To avoid a third conflict, the Australian government decided on a diplomatic resolution, which was reported in The Sunday Herald, in an article entitled ‘A New Strategy In A War On The Emu’ of 5 July 1953:

Il Gabinetto di Stato dell’Australia Occidentale ha approvato la settimana scorsa la spesa di 52.000 sterline come contributo speciale per le misure di difesa, e questo ha rappresentato l’assunzione di un altro grande impegno in una guerra incessante contro un nemico vecchio quanto l’Australia Occidentale stessa.


Ora il governo dello Stato ha elaborato dei piani per un nuovo impegno difensivo contro il parassita.
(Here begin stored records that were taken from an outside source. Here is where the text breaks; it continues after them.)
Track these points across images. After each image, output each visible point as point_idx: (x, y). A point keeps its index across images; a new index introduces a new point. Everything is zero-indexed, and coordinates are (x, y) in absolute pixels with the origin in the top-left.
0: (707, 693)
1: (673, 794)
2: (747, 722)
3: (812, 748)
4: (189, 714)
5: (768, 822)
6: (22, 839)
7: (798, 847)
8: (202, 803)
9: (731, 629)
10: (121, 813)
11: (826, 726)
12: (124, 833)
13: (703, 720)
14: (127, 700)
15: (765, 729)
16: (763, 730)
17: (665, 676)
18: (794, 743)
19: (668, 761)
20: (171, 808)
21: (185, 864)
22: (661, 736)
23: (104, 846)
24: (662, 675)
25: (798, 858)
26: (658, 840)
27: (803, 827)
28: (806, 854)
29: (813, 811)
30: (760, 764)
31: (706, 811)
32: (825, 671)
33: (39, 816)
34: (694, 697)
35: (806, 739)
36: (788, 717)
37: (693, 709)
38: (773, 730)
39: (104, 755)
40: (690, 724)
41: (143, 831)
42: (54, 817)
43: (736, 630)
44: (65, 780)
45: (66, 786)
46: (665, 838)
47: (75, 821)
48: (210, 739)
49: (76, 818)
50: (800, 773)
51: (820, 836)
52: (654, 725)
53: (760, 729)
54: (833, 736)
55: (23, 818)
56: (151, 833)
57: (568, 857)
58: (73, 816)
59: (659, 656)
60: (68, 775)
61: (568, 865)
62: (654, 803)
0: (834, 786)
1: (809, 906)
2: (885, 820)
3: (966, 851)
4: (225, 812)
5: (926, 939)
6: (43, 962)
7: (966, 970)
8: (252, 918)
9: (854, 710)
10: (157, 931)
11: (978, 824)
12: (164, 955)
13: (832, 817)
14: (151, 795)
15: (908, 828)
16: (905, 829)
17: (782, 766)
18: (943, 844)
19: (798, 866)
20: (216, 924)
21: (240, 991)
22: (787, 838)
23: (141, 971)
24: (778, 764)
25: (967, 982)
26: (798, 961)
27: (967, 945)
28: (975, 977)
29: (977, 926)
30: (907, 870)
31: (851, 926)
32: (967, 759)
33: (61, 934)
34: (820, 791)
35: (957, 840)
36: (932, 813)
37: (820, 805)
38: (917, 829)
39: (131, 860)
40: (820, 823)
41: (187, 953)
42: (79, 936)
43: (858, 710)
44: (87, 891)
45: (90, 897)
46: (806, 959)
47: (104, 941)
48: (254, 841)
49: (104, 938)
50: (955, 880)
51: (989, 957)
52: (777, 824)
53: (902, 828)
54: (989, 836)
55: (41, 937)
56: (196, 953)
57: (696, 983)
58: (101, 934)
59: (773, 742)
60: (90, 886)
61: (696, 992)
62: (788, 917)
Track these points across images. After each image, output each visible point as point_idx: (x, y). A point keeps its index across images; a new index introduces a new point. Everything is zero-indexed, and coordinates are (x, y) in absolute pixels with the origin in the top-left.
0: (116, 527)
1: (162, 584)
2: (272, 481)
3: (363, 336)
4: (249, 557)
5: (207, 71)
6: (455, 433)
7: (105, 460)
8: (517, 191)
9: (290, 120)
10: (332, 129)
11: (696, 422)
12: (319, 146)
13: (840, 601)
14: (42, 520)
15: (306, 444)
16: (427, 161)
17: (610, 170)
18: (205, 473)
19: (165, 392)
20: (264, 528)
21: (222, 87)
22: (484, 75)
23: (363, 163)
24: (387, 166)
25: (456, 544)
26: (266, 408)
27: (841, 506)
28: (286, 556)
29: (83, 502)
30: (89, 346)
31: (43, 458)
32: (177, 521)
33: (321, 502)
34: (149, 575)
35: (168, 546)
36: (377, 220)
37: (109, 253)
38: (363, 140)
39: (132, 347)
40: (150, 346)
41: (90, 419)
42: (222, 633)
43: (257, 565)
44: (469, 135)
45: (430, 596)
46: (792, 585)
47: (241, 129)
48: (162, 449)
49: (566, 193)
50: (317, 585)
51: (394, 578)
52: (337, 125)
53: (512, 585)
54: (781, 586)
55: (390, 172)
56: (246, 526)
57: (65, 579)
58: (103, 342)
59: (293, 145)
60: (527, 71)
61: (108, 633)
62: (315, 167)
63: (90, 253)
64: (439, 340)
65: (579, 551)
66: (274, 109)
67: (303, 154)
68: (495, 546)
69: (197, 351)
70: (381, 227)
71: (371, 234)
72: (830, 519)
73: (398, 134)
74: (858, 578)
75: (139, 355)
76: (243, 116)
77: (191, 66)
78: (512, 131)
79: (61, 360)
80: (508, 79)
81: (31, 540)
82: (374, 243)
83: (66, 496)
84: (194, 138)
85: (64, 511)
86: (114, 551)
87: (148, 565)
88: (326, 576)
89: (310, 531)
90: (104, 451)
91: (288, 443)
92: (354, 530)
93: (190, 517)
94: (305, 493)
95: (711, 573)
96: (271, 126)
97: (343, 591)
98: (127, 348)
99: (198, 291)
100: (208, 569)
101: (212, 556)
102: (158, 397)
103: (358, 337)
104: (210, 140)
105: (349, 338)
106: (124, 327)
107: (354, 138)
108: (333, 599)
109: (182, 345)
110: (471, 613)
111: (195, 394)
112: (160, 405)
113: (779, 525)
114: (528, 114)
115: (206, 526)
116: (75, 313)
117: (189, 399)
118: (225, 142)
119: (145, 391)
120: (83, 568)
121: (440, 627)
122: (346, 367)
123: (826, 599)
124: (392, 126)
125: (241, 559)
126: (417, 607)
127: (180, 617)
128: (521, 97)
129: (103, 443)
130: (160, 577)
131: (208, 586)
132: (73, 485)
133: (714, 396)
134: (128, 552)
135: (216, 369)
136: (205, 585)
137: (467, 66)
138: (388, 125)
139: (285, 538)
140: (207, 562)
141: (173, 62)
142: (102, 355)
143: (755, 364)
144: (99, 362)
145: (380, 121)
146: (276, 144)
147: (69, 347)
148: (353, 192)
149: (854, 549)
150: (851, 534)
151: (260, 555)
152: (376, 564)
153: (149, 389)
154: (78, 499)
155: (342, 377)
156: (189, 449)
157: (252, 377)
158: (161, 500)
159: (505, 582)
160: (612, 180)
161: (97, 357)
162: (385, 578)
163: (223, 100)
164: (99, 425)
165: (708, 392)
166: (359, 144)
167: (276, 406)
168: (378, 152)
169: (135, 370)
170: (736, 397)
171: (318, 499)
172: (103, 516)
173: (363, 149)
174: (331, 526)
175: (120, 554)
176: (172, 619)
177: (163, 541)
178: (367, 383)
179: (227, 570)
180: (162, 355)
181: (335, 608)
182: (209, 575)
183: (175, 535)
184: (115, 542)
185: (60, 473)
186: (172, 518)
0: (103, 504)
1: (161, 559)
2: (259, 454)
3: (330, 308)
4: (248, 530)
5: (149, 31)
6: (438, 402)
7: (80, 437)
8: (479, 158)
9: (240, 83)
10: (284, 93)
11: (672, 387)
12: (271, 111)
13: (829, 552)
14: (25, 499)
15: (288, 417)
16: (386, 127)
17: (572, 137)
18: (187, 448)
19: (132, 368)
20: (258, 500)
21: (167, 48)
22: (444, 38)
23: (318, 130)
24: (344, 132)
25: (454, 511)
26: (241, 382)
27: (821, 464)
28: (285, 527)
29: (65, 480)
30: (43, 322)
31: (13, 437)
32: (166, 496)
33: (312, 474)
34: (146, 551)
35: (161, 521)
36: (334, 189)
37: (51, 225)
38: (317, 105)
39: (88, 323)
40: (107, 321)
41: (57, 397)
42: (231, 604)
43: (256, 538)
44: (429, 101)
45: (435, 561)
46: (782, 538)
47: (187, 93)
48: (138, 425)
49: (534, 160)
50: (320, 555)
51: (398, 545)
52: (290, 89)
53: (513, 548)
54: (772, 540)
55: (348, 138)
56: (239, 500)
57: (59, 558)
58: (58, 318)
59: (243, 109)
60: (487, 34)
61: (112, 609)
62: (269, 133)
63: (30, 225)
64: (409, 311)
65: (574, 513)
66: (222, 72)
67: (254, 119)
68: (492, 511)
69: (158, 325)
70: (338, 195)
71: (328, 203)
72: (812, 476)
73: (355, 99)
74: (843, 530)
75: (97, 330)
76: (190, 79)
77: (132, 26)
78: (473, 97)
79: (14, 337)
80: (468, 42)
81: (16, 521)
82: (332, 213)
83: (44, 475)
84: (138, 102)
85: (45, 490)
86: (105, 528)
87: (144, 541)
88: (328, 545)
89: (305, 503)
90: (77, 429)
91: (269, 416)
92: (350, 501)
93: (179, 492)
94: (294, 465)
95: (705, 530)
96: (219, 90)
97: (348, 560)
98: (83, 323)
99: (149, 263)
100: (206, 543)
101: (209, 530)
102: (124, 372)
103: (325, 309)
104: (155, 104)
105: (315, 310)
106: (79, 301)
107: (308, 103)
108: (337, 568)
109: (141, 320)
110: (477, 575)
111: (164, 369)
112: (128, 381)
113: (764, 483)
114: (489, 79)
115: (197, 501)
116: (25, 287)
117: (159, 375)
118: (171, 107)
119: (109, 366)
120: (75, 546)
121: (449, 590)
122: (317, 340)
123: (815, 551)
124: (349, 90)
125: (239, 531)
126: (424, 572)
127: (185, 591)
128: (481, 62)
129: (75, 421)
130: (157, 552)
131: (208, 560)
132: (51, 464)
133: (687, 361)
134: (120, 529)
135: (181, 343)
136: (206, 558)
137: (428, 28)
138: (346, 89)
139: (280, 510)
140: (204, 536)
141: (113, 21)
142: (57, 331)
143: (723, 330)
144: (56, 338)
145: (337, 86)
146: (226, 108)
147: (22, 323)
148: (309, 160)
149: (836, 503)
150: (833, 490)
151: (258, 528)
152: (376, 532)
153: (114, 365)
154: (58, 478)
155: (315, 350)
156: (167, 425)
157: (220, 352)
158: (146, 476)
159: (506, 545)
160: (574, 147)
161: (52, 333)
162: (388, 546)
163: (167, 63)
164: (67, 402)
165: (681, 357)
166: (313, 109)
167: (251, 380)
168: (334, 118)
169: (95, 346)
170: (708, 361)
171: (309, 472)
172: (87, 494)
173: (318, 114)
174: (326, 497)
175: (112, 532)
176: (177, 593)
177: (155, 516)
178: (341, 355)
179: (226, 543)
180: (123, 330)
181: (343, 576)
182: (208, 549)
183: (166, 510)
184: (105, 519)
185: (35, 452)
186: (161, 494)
La sua strategia si basa sulla decisione di costruire una recinzione a prova di Emù dal costo di 52.000 sterline.

Tale recinzione sarà di circa 135 km di lunghezza, e sarà unificata alle recinzioni governative a prova di coniglio che si estendono già su gran parte dello Stato.

In this very article there is – and rightly so – an honest acknowledgement of the actual course of the armed conflict of which we have read here, an –  albeit brief – reconstruction: “Questo [l’intervento militare del maggiore Meredith, ndr.], il più ambizioso progetto nella storia della guerra dell’Australia Occidentale contro gli Emù, è stato anche quello che ha fallito più miseramente, e nel quale l’uccello ha riportato la sua più completa vittoria; inoltre, l’incongruenza di tutta la faccenda ha avuto anche l’effetto, per una volta, di risvegliare la simpatia del pubblico per gli Emù”.


    Nowadays, the war between Australians and Emus seems to have come to a definitive end, and the construction of a great defensive wall seems to have allowed, for the time being, a certain peaceful coexistence. 

Therefore, as we have seen, even the memory of a tragic and bloody conflict like this can bring, in the soul of those who know how to think intelligently, a fruitful moral message: if coexistence is impossible, as in a love affair that bears withered flowers on its own tomb, the wisest choice is to create a fair distance; “Let us remain far apart today to embrace each other more warmly tomorrow”.